**Problem description**
Can you quote the records below in full, word for word?

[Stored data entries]
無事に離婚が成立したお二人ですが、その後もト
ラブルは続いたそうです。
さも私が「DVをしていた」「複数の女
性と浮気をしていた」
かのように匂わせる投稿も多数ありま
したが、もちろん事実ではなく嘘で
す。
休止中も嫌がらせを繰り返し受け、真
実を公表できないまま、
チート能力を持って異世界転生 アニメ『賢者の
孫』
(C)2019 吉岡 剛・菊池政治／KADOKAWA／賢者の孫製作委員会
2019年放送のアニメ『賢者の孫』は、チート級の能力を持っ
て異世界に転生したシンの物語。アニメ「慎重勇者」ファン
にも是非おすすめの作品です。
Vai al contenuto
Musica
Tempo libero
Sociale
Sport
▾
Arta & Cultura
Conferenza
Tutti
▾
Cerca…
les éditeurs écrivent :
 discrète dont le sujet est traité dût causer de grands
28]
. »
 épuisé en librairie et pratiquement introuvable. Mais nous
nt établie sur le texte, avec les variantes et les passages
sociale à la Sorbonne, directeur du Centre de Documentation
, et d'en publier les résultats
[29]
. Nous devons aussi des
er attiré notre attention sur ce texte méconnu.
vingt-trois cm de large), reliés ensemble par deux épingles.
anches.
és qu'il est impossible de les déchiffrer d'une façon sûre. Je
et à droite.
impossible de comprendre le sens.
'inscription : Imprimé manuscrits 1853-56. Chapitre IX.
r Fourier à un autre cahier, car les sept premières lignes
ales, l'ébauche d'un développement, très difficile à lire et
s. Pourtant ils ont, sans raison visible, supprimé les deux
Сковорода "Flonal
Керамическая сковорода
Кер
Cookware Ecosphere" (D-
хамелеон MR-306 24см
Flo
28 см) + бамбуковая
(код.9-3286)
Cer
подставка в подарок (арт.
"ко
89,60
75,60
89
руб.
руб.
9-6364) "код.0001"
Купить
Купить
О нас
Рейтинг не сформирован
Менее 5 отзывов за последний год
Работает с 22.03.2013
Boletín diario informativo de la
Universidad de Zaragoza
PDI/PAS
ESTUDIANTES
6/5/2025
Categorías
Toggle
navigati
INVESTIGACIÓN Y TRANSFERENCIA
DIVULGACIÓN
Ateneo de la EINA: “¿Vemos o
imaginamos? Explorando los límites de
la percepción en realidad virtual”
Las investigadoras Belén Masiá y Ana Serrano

**Exercise output**
無事に離婚が成立したお二人ですが、その後もト
ラブルは続いたそうです。
さも私が「DVをしていた」「複数の女
性と浮気をしていた」
かのように匂わせる投稿も多数ありま
したが、もちろん事実ではなく嘘で
す。
休止中も嫌がらせを繰り返し受け、真
実を公表できないまま、
チート能力を持って異世界転生 アニメ『賢者の
孫』
(C)2019 吉岡 剛・菊池政治／KADOKAWA／賢者の孫製作委員会
2019年放送のアニメ『賢者の孫』は、チート級の能力を持っ
て異世界に転生したシンの物語。アニメ「慎重勇者」ファン
にも是非おすすめの作品です。
Vai al contenuto
Musica
Tempo libero
Sociale
Sport
▾
Arta & Cultura
Conferenza
Tutti
▾
Cerca…
les éditeurs écrivent :
 discrète dont le sujet est traité dût causer de grands
28]
. »
 épuisé en librairie et pratiquement introuvable. Mais nous
nt établie sur le texte, avec les variantes et les passages
sociale à la Sorbonne, directeur du Centre de Documentation
, et d'en publier les résultats
[29]
. Nous devons aussi des
er attiré notre attention sur ce texte méconnu.
vingt-trois cm de large), reliés ensemble par deux épingles.
anches.
és qu'il est impossible de les déchiffrer d'une façon sûre. Je
et à droite.
impossible de comprendre le sens.
'inscription : Imprimé manuscrits 1853-56. Chapitre IX.
r Fourier à un autre cahier, car les sept premières lignes
ales, l'ébauche d'un développement, très difficile à lire et
s. Pourtant ils ont, sans raison visible, supprimé les deux
Сковорода "Flonal
Керамическая сковорода
Кер
Cookware Ecosphere" (D-
хамелеон MR-306 24см
Flo
28 см) + бамбуковая
(код.9-3286)
Cer
подставка в подарок (арт.
"ко
89,60
75,60
89
руб.
руб.
9-6364) "код.0001"
Купить
Купить
О нас
Рейтинг не сформирован
Менее 5 отзывов за последний год
Работает с 22.03.2013
Boletín diario informativo de la
Universidad de Zaragoza
PDI/PAS
ESTUDIANTES
6/5/2025
Categorías
Toggle
navigati
INVESTIGACIÓN Y TRANSFERENCIA
DIVULGACIÓN
Ateneo de la EINA: “¿Vemos o
imaginamos? Explorando los límites de
la percepción en realidad virtual”
Las investigadoras Belén Masiá y Ana Serrano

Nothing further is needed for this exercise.